Is it Possible to Write Bug-Free Code? A Case for Thorough Specifications
When I started as a server developer at Vena in 2013, we didn’t have test-driven development. Sure, we designed our codebase to be testable by using dependency injection from the start, with the expectation of writing unit tests with mocks. But we needed to build out quickly, and unit tests were quickly forgotten. We had one automation engineer to write black-box tests for 3-4 developers. As one would expect, that didn’t scale. After the team doubled in size, we mandated that all developers also write automated tests. Since then, we’ve been steadily increasing our test coverage: writing black-box (API) tests, unit tests, stress tests, and now UI tests. We’ve replaced our perpetually delayed biweekly QA+release cycles with daily releases by implementing pre-merge testing (automated and manual QA) and code reviews using Github Enterprise. We put in place a staggered release process from development to canary to production environments. All this helps us release faster, with fewer bugs.

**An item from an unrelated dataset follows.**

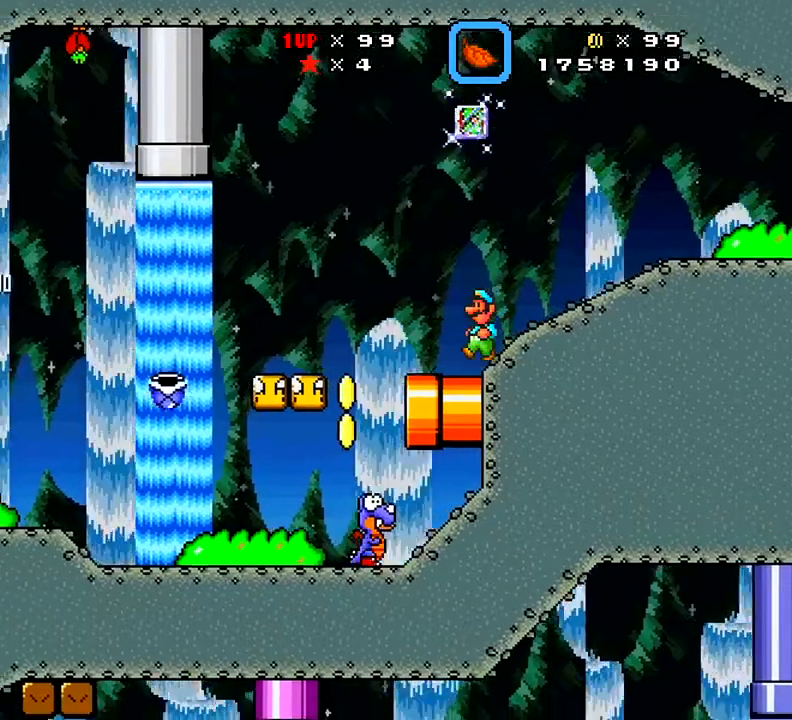
{"buttons": ["X"], "right_stick": "center", "events": [[67, "DPAD_RIGHT", "down"], [184, "DPAD_RIGHT", "up"], [267, "DPAD_LEFT", "down"], [501, "DPAD_LEFT", "up"]]}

By all accounts, it’s been a success. But it’s easy to get lost in the race for higher test coverage. Testing itself is not the end goal — code correctness is! All the tests and processes above are in place to try to catch bugs in our code. But can one write code in a way that doesn’t contain bugs in the first place? Can you prove that code is correct without testing it?

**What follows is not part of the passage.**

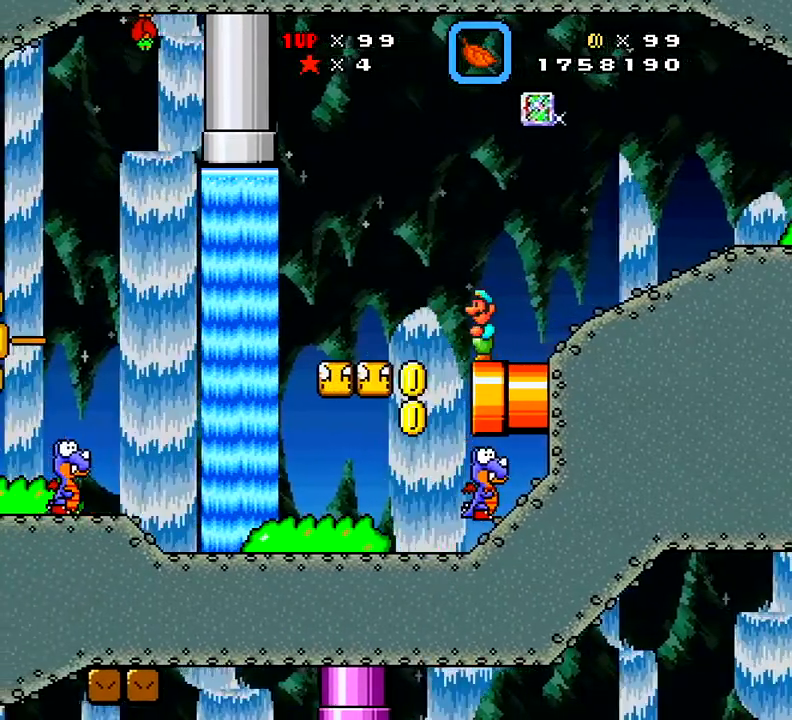
{"buttons": ["X", "DPAD_LEFT"], "right_stick": "center", "events": [[66, "A", "down"], [116, "DPAD_LEFT", "down"], [250, "A", "up"]]}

When Code Coverage Isn’t Enough
Let’s say you want to write a log parser, where each line of the log is in this format "[time] message"
. You start by writing a Java function that takes a line of input and produces a Record
object.
static Record parseRecord(String input) {
int i = input.indexOf('[');
int j = input.indexOf(']');
String time = input.substring(i+1, j);
String message = input.substring(j+1);
return new Record(time, message.trim());
}
You also write a simple unit test for it. It passes, the code coverage is 100%, and you’re all good right?
@Test
void testParseRecord() {
Record r = parseRecord("[15:30] foo");
assertEquals(r.getTime(), "15:30");
assertEquals(r.getMessage(), "foo");
}
Well, the first thing a sharp QA mind would try is: What about null
input? Or input that doesn’t contain any square brackets? It throws an exception! At this point, the developer might protest, “Well this function is only meant to read lines of a specific format. They should never run on such bad input!”
There are two problems here:
- We’ve not defined what kind of inputs this function is designed to accept. It is under-specified.
- Code coverage was 100% because the one unit test written,
testParseRecord
, exercises all 5 lines of the functionparseRecord
. If we accept that the invalid input handling is a bug despite the coverage, then how do we know when we’ve sufficiently tested all cases?
In my opinion, the solution to both is better code specifications. OK, I hear your groans already. But I’m not talking about the high-level feature requirements document that you have to wait for a product manager to write up. I’m talking about the short, quick documentation that any developer can write for every low-level unit of code (i.e. function, method, class).
Problem #1 can be solved directly by specifying the kinds of inputs parseRecord()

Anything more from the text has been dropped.